Grist published a post today highlighting the work of Meena on her startup working to improve the quality of water systems – water quality and leaks through digital sensors and monitoring. Our water infrastructure is probably (US) older than any other system and most is buried deeply without quality or leak sensing. Until relatively recently, who worried about having enough clean water in the US?
Here’s description of the problem, quote: “Meanwhile, aging pipes, industrial pollution, and agricultural runoff mean that lead, nitrate, arsenic, and PFAs (terrifyingly dubbed “forever chemicals”) are just a few of the substances that are showing up at dangerously high levels in tap water around the world, and right here in the United States. While Flint, Michigan continues to make headlines, contamination is much more widespread. Research found that in 2015, nearly 21 million U.S. residents relied on water systems that violate the standards set by the federal Safe Drinking Water Act.
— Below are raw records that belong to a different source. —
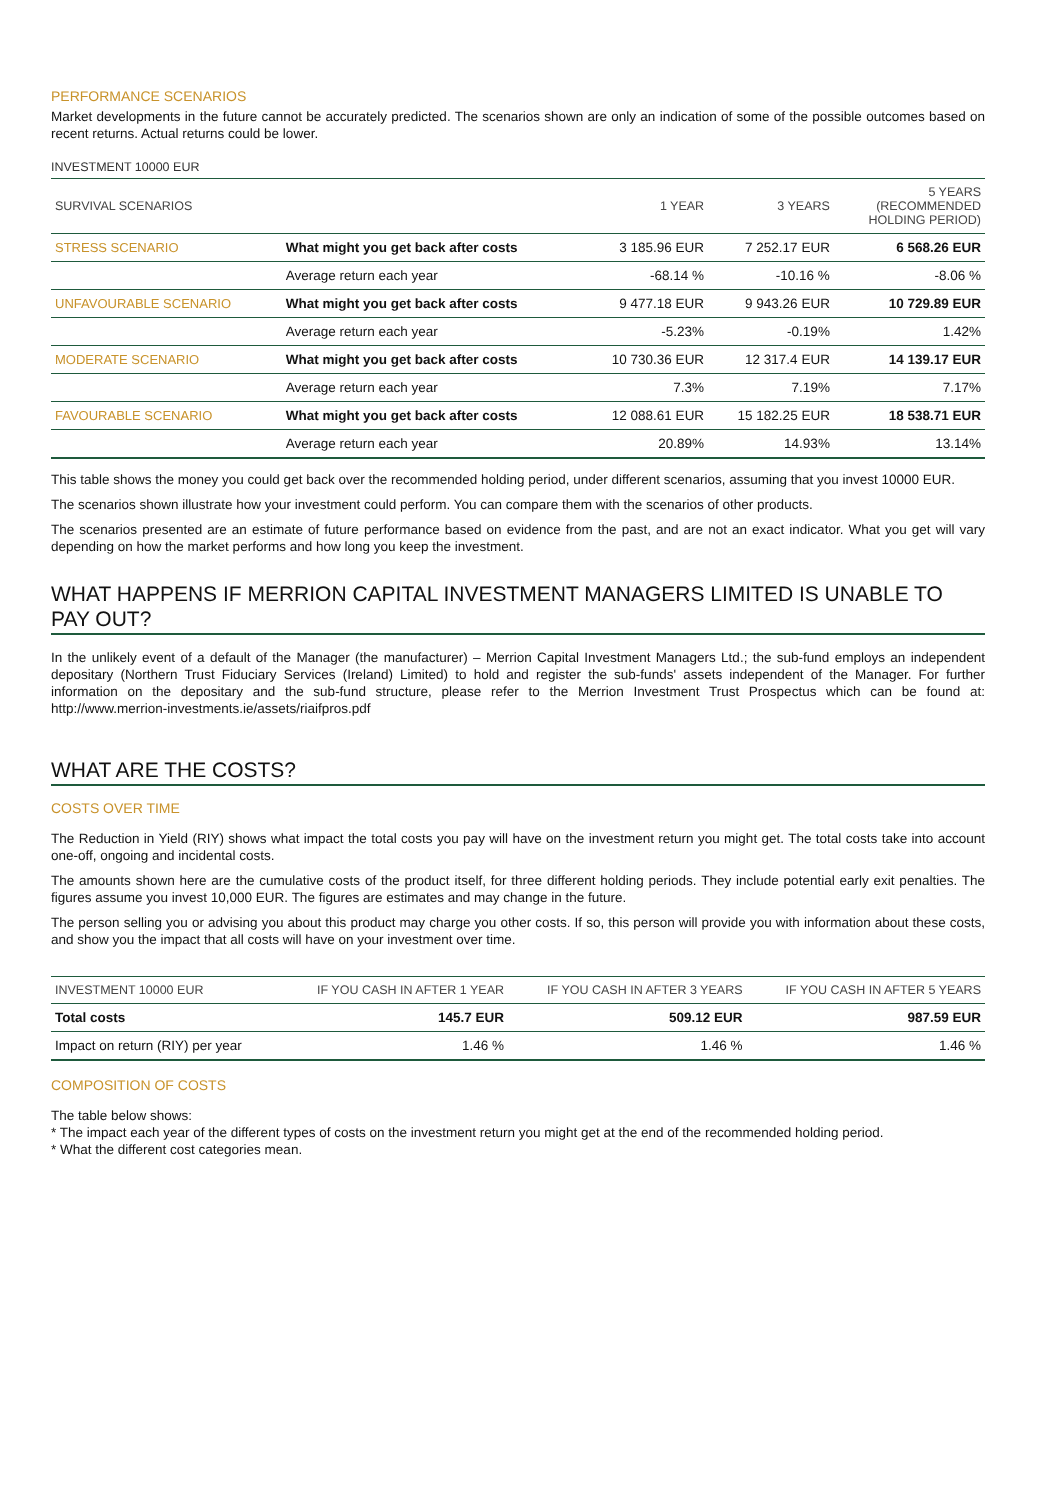PERFORMANCE SCENARIOS
Market developments in the future cannot be accurately predicted. The scenarios shown are only an indication of some of the possible outcomes based on recent returns. Actual returns could be lower.
INVESTMENT 10000 EUR
| SURVIVAL SCENARIOS | | 1 YEAR | 3 YEARS | 5 YEARS (RECOMMENDED HOLDING PERIOD) |
| STRESS SCENARIO | What might you get back after costs | 3 185.96 EUR | 7 252.17 EUR | 6 568.26 EUR |
| | Average return each year | -68.14 % | -10.16 % | -8.06 % |
| UNFAVOURABLE SCENARIO | What might you get back after costs | 9 477.18 EUR | 9 943.26 EUR | 10 729.89 EUR |
| | Average return each year | -5.23% | -0.19% | 1.42% |
| MODERATE SCENARIO | What might you get back after costs | 10 730.36 EUR | 12 317.4 EUR | 14 139.17 EUR |
| | Average return each year | 7.3% | 7.19% | 7.17% |
| FAVOURABLE SCENARIO | What might you get back after costs | 12 088.61 EUR | 15 182.25 EUR | 18 538.71 EUR |
| | Average return each year | 20.89% | 14.93% | 13.14% |
This table shows the money you could get back over the recommended holding period, under different scenarios, assuming that you invest 10000 EUR.
The scenarios shown illustrate how your investment could perform. You can compare them with the scenarios of other products.
The scenarios presented are an estimate of future performance based on evidence from the past, and are not an exact indicator. What you get will vary depending on how the market performs and how long you keep the investment.
WHAT HAPPENS IF MERRION CAPITAL INVESTMENT MANAGERS LIMITED IS UNABLE TO PAY OUT?
In the unlikely event of a default of the Manager (the manufacturer) – Merrion Capital Investment Managers Ltd.; the sub-fund employs an independent depositary (Northern Trust Fiduciary Services (Ireland) Limited) to hold and register the sub-funds' assets independent of the Manager. For further information on the depositary and the sub-fund structure, please refer to the Merrion Investment Trust Prospectus which can be found at: http://www.merrion-investments.ie/assets/riaifpros.pdf
WHAT ARE THE COSTS?
COSTS OVER TIME
The Reduction in Yield (RIY) shows what impact the total costs you pay will have on the investment return you might get. The total costs take into account one-off, ongoing and incidental costs.
The amounts shown here are the cumulative costs of the product itself, for three different holding periods. They include potential early exit penalties. The figures assume you invest 10,000 EUR. The figures are estimates and may change in the future.
The person selling you or advising you about this product may charge you other costs. If so, this person will provide you with information about these costs, and show you the impact that all costs will have on your investment over time.
| INVESTMENT 10000 EUR | IF YOU CASH IN AFTER 1 YEAR | IF YOU CASH IN AFTER 3 YEARS | IF YOU CASH IN AFTER 5 YEARS |
| Total costs | 145.7 EUR | 509.12 EUR | 987.59 EUR |
| Impact on return (RIY) per year | 1.46 % | 1.46 % | 1.46 % |
COMPOSITION OF COSTS
The table below shows:
* The impact each year of the different types of costs on the investment return you might get at the end of the recommended holding period.
* What the different cost categories mean.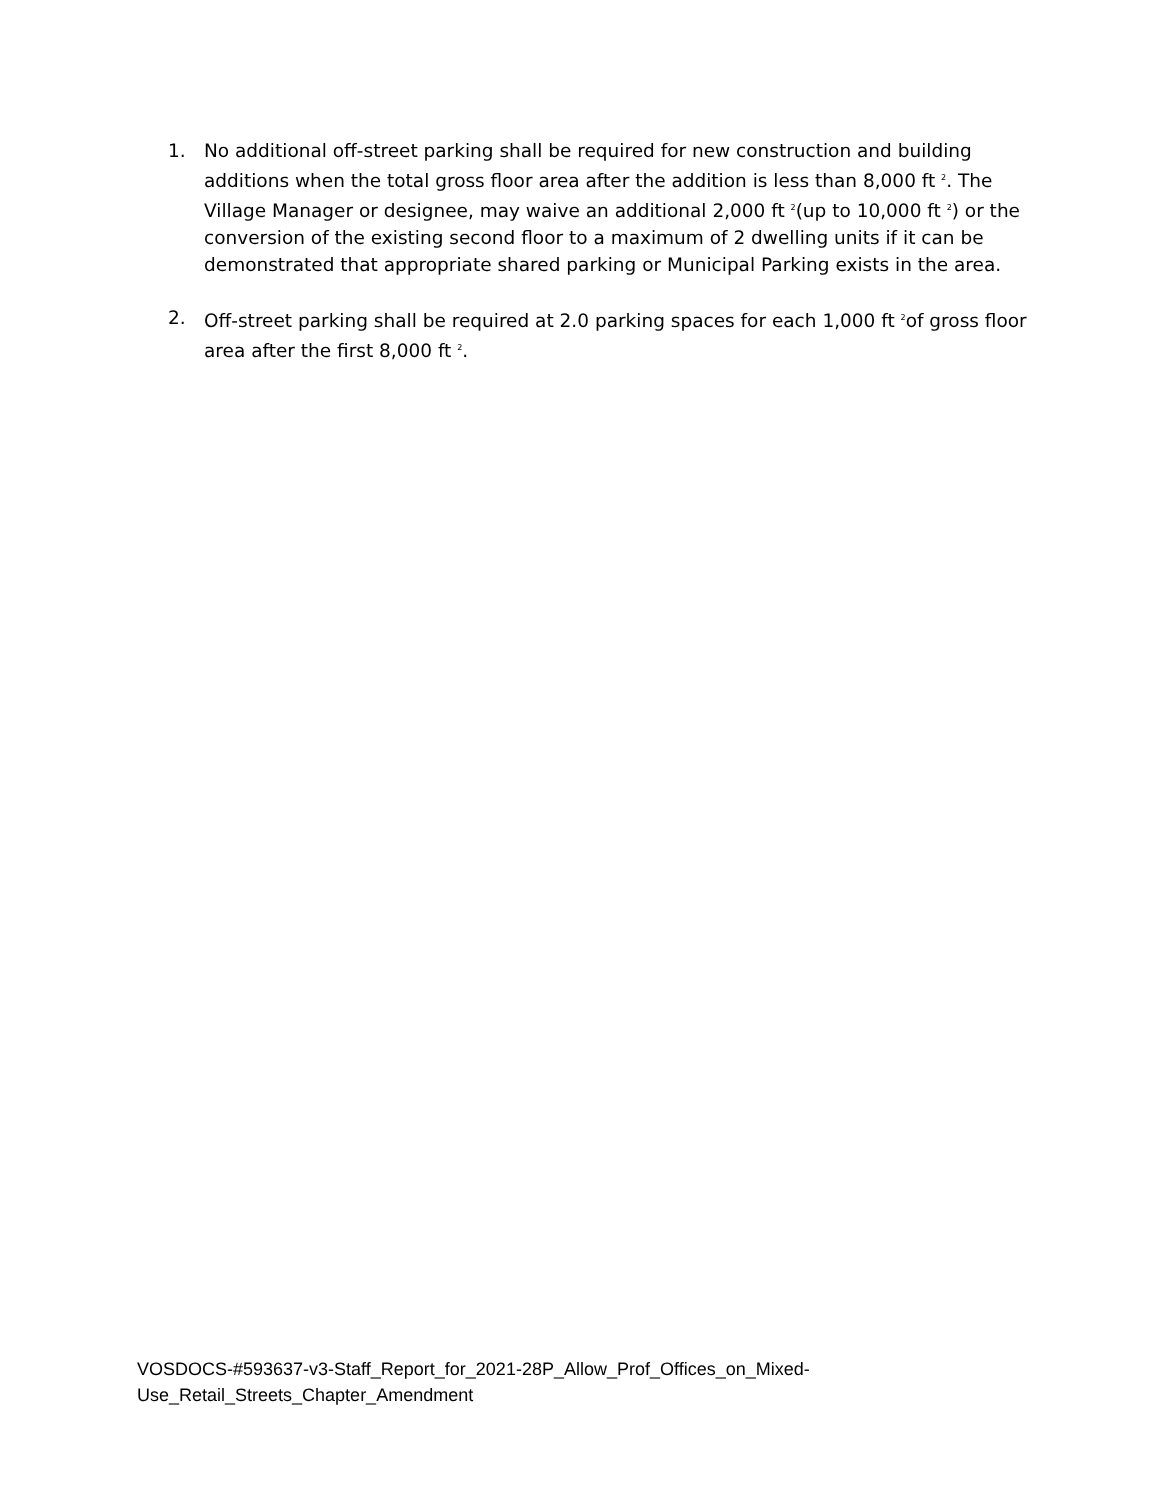1. No additional off-street parking shall be required for new construction and building additions when the total gross floor area after the addition is less than 8,000 ft <sup>2</sup>. The Village Manager or designee, may waive an additional 2,000 ft <sup>2</sup>(up to 10,000 ft <sup>2</sup>) or the conversion of the existing second floor to a maximum of 2 dwelling units if it can be demonstrated that appropriate shared parking or Municipal Parking exists in the area.
2. Off-street parking shall be required at 2.0 parking spaces for each 1,000 ft <sup>2</sup>of gross floor area after the first 8,000 ft <sup>2</sup>.
VOSDOCS-#593637-v3-Staff_Report_for_2021-28P_Allow_Prof_Offices_on_Mixed-
Use_Retail_Streets_Chapter_Amendment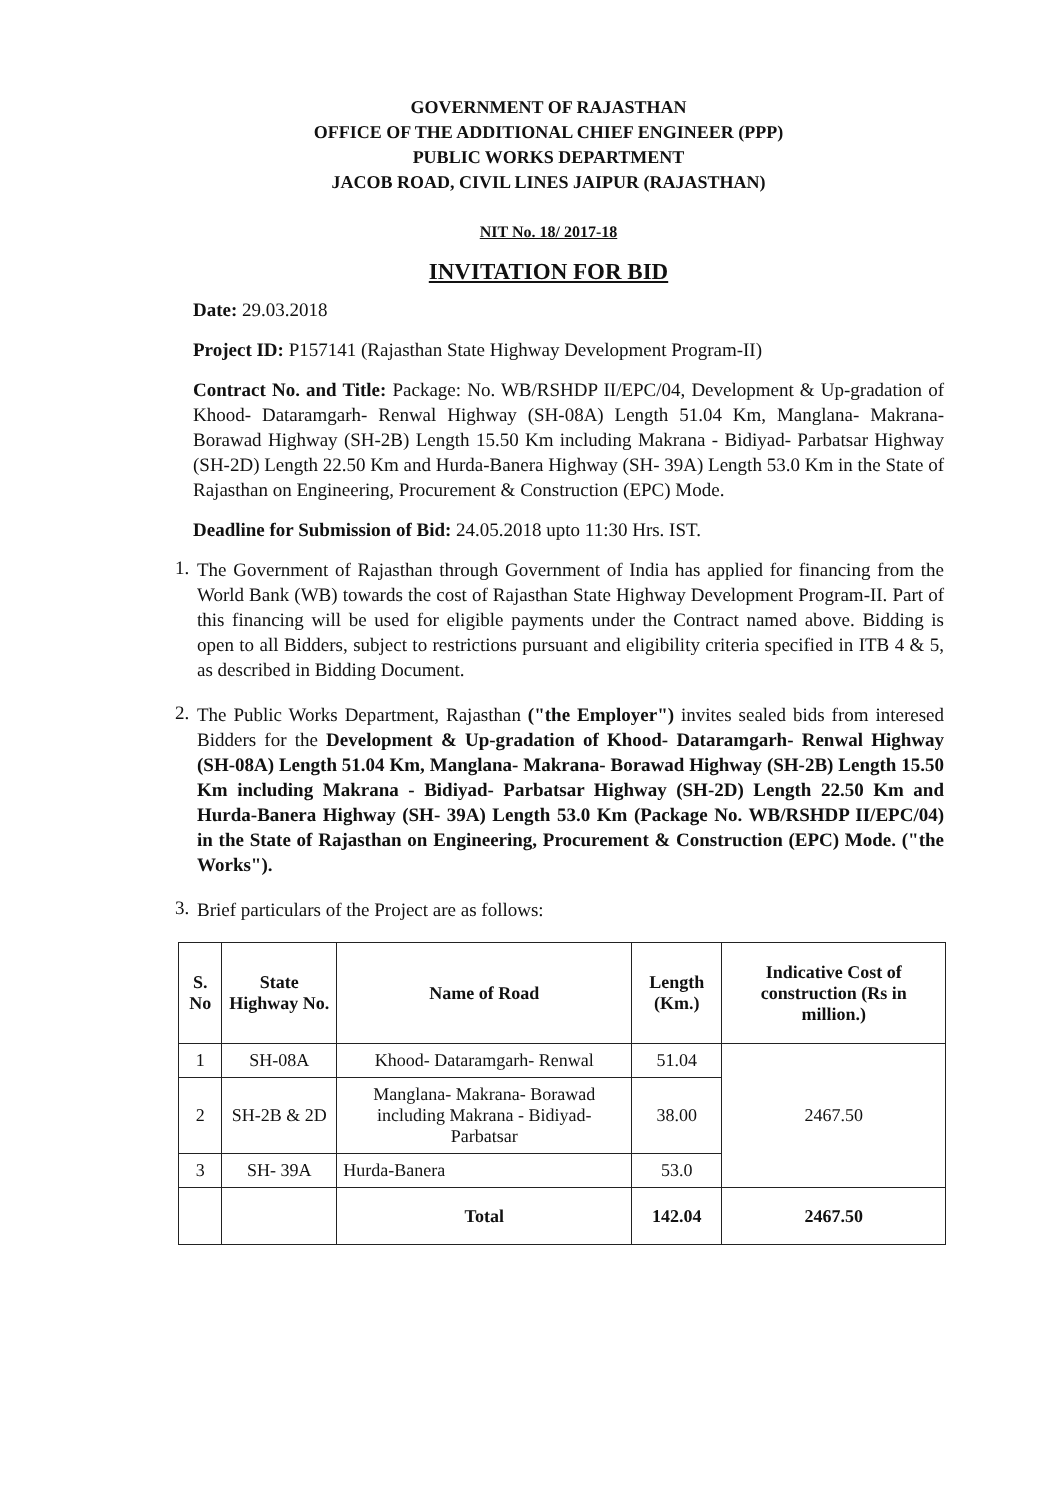GOVERNMENT OF RAJASTHAN
OFFICE OF THE ADDITIONAL CHIEF ENGINEER (PPP)
PUBLIC WORKS DEPARTMENT
JACOB ROAD, CIVIL LINES JAIPUR (RAJASTHAN)
NIT No. 18/ 2017-18
INVITATION FOR BID
Date: 29.03.2018
Project ID: P157141 (Rajasthan State Highway Development Program-II)
Contract No. and Title: Package: No. WB/RSHDP II/EPC/04, Development & Up-gradation of Khood- Dataramgarh- Renwal Highway (SH-08A) Length 51.04 Km, Manglana- Makrana- Borawad Highway (SH-2B) Length 15.50 Km including Makrana - Bidiyad- Parbatsar Highway (SH-2D) Length 22.50 Km and Hurda-Banera Highway (SH- 39A) Length 53.0 Km in the State of Rajasthan on Engineering, Procurement & Construction (EPC) Mode.
Deadline for Submission of Bid: 24.05.2018 upto 11:30 Hrs. IST.
1.
The Government of Rajasthan through Government of India has applied for financing from the World Bank (WB) towards the cost of Rajasthan State Highway Development Program-II. Part of this financing will be used for eligible payments under the Contract named above. Bidding is open to all Bidders, subject to restrictions pursuant and eligibility criteria specified in ITB 4 & 5, as described in Bidding Document.
2.
The Public Works Department, Rajasthan ("the Employer") invites sealed bids from interesed Bidders for the Development & Up-gradation of Khood- Dataramgarh- Renwal Highway (SH-08A) Length 51.04 Km, Manglana- Makrana- Borawad Highway (SH-2B) Length 15.50 Km including Makrana - Bidiyad- Parbatsar Highway (SH-2D) Length 22.50 Km and Hurda-Banera Highway (SH- 39A) Length 53.0 Km (Package No. WB/RSHDP II/EPC/04) in the State of Rajasthan on Engineering, Procurement & Construction (EPC) Mode. ("the Works").
3.
Brief particulars of the Project are as follows:
| S. No | State Highway No. | Name of Road | Length (Km.) | Indicative Cost of construction (Rs in million.) |
| --- | --- | --- | --- | --- |
| 1 | SH-08A | Khood- Dataramgarh- Renwal | 51.04 | 2467.50 |
| 2 | SH-2B & 2D | Manglana- Makrana- Borawad including Makrana - Bidiyad- Parbatsar | 38.00 | |
| 3 | SH- 39A | Hurda-Banera | 53.0 | |
| | | Total | 142.04 | 2467.50 |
And it’s no surprise that low-income communities of color are often hardest hit.”
Here is her approach to solving said problem, quote: “Utilizing machine learning, KETOS applies an algorithm to that data that governments can use to forecast contamination, leaks, shortages and more — and begin taking preventative measures. “We can start to understand the rate at which aquifers and groundwater and surface water are being depleted, instead of waiting until after those resources go into the red zone,” says Sankaran. The State of California Division of Drinking Water, for example, relies on KETOS’ water quality reports as an official source for its operations. According to Hong, KETOS’s ability to turn data into something actionable is rare in the world of sensors. Among Sankaran’s goals is not only to help stop disease outbreaks and water shortages — she wants water digitization to flag injustice. If a zip code with predominantly Black and brown residents is experiencing disproportionately high levels of toxins, for example, KETOS’ data lake would capture the disparity.”